THRESHOLD: It is tempting to think that you only need to worry about public procurement law if you are at or over the value threshold. It follows that as a public buyer you can mistakenly believe that below threshold you are free to do as you wish. This broad division is too simple. European case law is clear that even below the threshold a suitable degree of publicity is necessary, taking into account the value of the contract and its potential interest to others. Except for the most modest contracts, as a public buyer you cannot escape the long arm of public procurement law simply by being below the threshold.

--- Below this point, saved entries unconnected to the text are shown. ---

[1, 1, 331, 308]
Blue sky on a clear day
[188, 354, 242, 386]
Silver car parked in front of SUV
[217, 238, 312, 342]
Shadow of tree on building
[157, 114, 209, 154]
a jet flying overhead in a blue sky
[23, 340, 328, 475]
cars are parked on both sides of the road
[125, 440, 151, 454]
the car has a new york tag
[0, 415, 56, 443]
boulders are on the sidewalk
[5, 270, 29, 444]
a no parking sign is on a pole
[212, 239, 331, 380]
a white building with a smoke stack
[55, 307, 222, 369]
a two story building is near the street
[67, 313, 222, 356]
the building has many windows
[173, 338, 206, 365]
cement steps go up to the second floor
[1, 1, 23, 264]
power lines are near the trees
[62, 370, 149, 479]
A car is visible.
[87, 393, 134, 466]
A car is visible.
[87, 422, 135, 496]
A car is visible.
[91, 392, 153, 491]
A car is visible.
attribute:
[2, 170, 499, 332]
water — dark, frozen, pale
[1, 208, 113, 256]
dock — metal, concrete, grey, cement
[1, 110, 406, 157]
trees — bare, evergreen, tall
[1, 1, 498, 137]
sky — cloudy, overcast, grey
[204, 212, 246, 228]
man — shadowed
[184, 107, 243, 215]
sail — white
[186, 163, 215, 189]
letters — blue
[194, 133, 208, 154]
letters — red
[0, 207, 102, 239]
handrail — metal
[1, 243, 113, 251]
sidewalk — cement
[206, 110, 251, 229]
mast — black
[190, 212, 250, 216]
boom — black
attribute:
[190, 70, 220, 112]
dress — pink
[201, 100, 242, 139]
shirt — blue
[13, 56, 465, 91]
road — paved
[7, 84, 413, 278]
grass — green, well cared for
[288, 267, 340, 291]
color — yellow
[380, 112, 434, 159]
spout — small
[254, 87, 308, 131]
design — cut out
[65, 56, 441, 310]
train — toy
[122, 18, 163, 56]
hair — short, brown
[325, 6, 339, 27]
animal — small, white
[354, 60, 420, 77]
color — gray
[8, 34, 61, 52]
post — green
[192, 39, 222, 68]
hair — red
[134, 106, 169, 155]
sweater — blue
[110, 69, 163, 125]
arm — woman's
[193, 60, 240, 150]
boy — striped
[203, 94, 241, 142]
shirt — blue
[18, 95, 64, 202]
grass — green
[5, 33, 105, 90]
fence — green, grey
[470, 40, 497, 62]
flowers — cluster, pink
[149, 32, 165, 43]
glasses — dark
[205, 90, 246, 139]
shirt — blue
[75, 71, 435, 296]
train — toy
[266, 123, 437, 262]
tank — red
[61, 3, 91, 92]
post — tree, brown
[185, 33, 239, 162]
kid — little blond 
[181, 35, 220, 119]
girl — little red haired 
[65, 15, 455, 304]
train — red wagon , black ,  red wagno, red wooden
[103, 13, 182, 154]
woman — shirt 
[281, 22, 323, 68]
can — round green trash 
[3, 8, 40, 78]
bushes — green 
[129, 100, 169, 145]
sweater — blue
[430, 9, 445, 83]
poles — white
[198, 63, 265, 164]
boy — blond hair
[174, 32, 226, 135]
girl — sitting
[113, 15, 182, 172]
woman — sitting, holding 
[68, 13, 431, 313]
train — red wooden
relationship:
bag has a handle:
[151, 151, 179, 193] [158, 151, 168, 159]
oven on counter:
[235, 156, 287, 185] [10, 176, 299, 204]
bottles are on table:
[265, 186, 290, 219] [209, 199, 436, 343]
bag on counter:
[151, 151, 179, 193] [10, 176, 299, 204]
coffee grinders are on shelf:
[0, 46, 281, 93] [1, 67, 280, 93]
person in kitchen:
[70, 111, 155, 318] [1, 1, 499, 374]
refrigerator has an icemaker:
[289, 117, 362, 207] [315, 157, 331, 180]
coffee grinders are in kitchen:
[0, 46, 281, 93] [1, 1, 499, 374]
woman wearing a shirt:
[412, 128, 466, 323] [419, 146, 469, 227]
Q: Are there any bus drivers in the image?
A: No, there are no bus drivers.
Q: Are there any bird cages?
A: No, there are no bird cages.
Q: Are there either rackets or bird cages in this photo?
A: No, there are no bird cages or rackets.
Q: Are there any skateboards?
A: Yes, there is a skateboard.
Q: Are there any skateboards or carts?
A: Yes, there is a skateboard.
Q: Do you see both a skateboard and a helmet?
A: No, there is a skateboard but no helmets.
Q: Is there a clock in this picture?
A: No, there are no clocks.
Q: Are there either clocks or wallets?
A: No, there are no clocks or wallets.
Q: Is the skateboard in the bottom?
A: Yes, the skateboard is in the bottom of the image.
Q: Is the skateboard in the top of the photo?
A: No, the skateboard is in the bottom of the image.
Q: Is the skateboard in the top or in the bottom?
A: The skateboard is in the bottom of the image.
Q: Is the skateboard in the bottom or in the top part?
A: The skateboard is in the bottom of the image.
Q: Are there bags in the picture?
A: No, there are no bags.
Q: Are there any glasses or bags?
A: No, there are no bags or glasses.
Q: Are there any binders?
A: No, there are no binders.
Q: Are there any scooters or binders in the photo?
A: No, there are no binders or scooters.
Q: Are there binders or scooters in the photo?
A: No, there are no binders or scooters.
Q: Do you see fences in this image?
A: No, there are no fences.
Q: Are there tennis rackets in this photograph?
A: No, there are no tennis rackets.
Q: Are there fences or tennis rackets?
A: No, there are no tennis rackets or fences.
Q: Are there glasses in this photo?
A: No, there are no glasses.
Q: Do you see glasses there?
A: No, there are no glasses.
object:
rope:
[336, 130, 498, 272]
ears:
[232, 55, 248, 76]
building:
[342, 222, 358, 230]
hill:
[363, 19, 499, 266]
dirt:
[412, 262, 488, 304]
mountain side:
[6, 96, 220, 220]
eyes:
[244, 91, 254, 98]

Jeremy Swain, senior associate, Denton Wilde Sapte LLP


TIME IS OF THE ESSENCE: This means a contractual obligation must be performed on time. It is used in contracts to ensure time is an important obligation. If the contract is silent then in most cases the obligation on the supplier is to aim to be within a reasonable time of any agreed date. If time is of the essence and the supplier delivers goods later than the date stated in the agreement, the other party is entitled to the remedies in the agreement. This may include damages or even termination of the agreement.

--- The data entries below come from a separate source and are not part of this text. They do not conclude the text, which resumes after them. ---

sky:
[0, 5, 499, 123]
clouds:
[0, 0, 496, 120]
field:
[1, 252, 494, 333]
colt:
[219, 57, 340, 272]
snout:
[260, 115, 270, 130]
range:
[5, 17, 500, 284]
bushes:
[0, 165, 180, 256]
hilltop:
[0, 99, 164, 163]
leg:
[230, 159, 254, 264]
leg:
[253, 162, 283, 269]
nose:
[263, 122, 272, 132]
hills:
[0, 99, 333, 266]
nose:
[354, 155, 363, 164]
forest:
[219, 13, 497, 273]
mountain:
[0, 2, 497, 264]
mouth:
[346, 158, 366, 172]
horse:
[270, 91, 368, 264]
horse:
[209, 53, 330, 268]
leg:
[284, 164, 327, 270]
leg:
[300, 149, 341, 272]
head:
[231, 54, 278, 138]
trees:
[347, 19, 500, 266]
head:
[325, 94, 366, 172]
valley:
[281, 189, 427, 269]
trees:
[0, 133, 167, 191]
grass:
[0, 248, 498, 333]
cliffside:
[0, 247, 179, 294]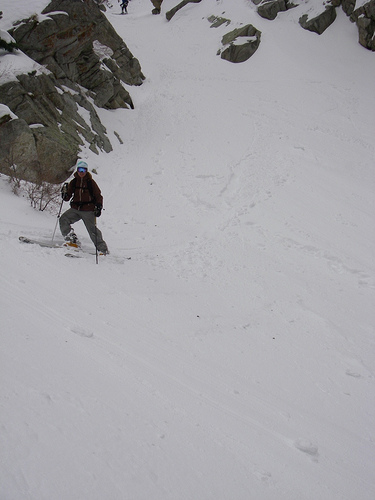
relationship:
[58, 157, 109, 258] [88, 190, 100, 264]
man holding ski poles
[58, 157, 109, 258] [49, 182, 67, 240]
man holding ski poles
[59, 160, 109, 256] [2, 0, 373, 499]
man on mountain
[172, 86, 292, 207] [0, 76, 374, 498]
snow covering ground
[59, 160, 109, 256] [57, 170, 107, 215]
man wearing jacket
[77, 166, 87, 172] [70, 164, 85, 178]
ski goggles on face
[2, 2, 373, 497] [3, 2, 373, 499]
ground covered in snow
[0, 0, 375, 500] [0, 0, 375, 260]
snow on hill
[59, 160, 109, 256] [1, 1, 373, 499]
man on ski slope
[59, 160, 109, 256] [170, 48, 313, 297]
man skiing down hill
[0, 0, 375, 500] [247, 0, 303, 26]
snow on rock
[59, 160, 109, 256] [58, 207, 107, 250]
man wearing pants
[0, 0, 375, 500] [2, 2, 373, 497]
snow on ground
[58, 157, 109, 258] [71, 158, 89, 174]
man wearing hat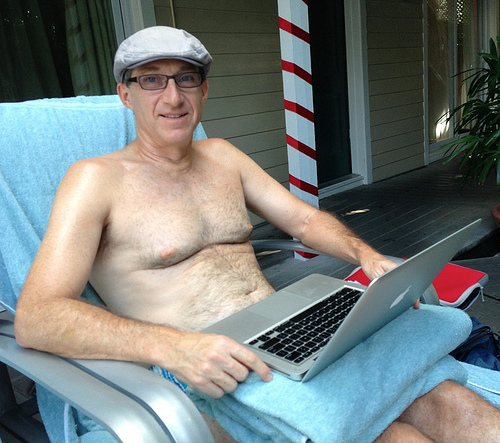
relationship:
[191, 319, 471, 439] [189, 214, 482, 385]
blanket beneath computer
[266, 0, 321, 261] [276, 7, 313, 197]
beam with stripes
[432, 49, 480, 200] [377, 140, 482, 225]
plant on porch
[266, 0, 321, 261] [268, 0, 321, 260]
beam with stripes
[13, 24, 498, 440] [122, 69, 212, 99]
man wearing glasses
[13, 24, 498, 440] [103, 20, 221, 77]
man wearing hat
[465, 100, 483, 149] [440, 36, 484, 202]
leaves of an plant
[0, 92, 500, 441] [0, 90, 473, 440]
towel draped over back of chairs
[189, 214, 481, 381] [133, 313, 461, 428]
computer on lap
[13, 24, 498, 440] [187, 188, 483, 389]
man with a laptop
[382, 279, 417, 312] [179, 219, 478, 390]
logo on computer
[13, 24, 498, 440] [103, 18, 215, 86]
man wearing a hat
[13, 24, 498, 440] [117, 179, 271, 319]
man exposing chest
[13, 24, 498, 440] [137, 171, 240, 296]
man with hair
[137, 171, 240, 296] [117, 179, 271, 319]
hair on chest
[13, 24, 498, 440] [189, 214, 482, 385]
man holding computer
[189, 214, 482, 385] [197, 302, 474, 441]
computer on towels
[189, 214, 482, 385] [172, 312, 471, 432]
computer on towels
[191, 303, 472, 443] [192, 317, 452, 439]
blanket on lap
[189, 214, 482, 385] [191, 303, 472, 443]
computer on blanket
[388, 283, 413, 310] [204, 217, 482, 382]
logo on laptop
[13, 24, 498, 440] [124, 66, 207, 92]
man wearing glasses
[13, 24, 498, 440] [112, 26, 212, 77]
man wearing hat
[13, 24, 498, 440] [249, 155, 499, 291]
man sitting on porch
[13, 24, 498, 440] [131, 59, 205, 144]
man has face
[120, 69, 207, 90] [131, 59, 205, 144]
glasses on face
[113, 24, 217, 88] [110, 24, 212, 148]
cap on head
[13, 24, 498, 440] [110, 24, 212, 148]
man has head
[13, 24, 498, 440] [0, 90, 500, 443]
man sitting in chairs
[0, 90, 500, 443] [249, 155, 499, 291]
chairs on porch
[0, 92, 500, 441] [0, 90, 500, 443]
towel covering back of chairs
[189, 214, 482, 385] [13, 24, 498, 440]
computer on lap of man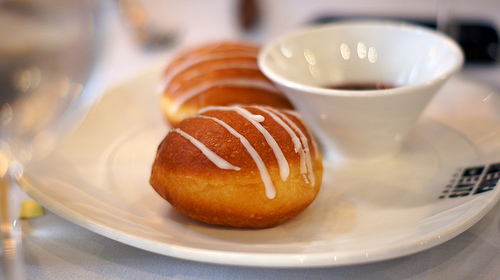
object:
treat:
[147, 101, 325, 233]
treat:
[155, 37, 300, 128]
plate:
[7, 54, 500, 272]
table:
[0, 14, 500, 280]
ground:
[0, 0, 500, 280]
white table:
[0, 16, 500, 280]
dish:
[7, 54, 500, 270]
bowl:
[252, 15, 467, 166]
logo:
[437, 159, 500, 201]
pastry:
[143, 101, 328, 231]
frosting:
[167, 99, 319, 200]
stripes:
[164, 103, 319, 202]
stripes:
[165, 74, 285, 114]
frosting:
[165, 74, 286, 112]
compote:
[317, 77, 397, 91]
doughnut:
[144, 100, 332, 230]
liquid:
[321, 77, 398, 90]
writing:
[437, 158, 498, 198]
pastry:
[159, 64, 297, 128]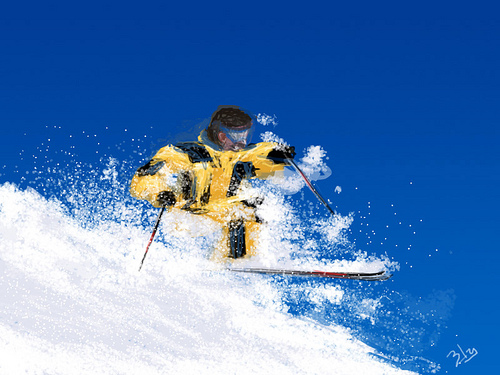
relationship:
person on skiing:
[132, 101, 383, 315] [138, 171, 388, 299]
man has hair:
[129, 87, 299, 296] [208, 102, 252, 146]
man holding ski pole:
[129, 87, 299, 296] [269, 132, 359, 234]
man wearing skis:
[129, 87, 299, 296] [172, 262, 393, 282]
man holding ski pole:
[129, 87, 299, 296] [271, 138, 345, 223]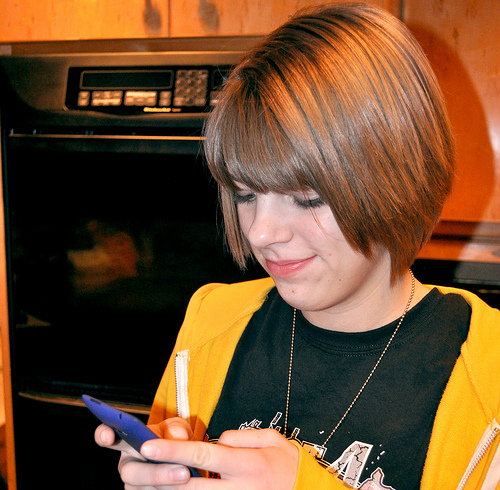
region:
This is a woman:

Susan Singleton, solicitor, Singletons


TRANSPARENCY: This is an overriding obligation that applies to procurements by public authorities. It is a legal requirement established by the Public Contracts Regulations 2006 and its breach entitles tenderers to sue for damages or prevent the award of the contract. Ironically, the precise meaning of "transparency" is unclear. Failing to disclose tender criteria or applying new criteria in reaching a decision are established breaches. But the extent to which errors or inaccuracies will fall within the concept is yet to be tested. Claims must be made quickly as a three-month cut-off period applies from the date of breach. Aidan Steensma, solicitor, CMS Cameron McKenna


WARRANTY: A warranty is a contractual commitment. In its purest legal sense, it is a term of the contract, which if breached, will allow a claim for damages but not termination. But the word is commonly misused. In many contracts it is used when the parties intend to be able to terminate the contract, not just claim damages, if that "warranty" is breached (for example, where you have "warranty services" during a "warranty period"). A well-drafted contract will make it clear exactly what the consequences and remedies are for breaching a warranty.